Video penangkapan pelaku juga telah diunggah di medsos melalui akun instagram reskrim-jembrana. Dari tayangan video memperlihatkan pelaku beraksi di salah satu sekolah dengan masuk melalui lubang jendela dan keluar ruang membawa sejumlah barang-barang.
Berdasarkan informasi yang diperoleh, pelaku yang lahir di Jember dan berdomisili di Tabanan ini melakukan aksinya secara lintas wilayah. Dari total puluhan sekolah yang dibobol, Jembrana dan Tabanan menjadi wilayah yang paling banyak disasar. Sementara Buleleng tercatat 3 sekolah yang menjadi korban.
Aksi DS tergolong sangat sistematis. Layaknya seorang pekerja kantoran, ia menjalankan aksinya sebagai sebuah rutinitas. Sebelum beraksi, pelaku melakukan survei mendalam untuk menentukan jadwal dan lokasi.
”Pelaku memasang alarm di ponselnya tepat pukul 01.00 dini hari dan rata-rata beraksi tiga hari sekali. Ia hanya menyasar sekolah yang tidak dijaga oleh petugas keamanan,” ungkap sumber di Polres Jembrana.
Setelah mencapai lokasi, DS masuk dengan mencongkel jendela atau pintu untuk menguras ruangan yang menyimpan barang berharga. Barang-barang yang diincar meliputi, laptop, proyektor, printer maupun barang elektronik lainnya.
Pengakuan pelaku, mengaku menjual seluruh barang hasil jarahan tersebut untuk memenuhi biaya hidup sehari-hari.

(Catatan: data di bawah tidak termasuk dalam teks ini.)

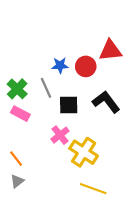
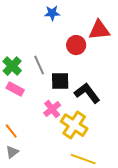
blue star: (60, 65) -> (52, 13), moved
black L-shape: (106, 102) -> (87, 93), moved

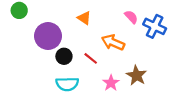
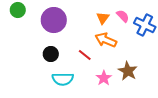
orange triangle: (84, 18) -> (103, 18), moved, turned 32
purple circle: (48, 36) -> (54, 20), moved
black circle: (64, 56) -> (51, 54), moved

Kini, pelaku beserta barang bukti telah diamankan di Mapolres Jembrana untuk proses hukum lebih lanjut.
Dikonfirmasi terpisah, Senin 19 Januari 2026, Kapolres Jembrana AKBP Kadek Citra Dewi Suparwati, belum memberikan tanggapan atas penangkapan pelaku tersebut. “Besok ya. Hari ini lagi ada giat di Polda (Bali),” jawabnya singkat via WhatsApp.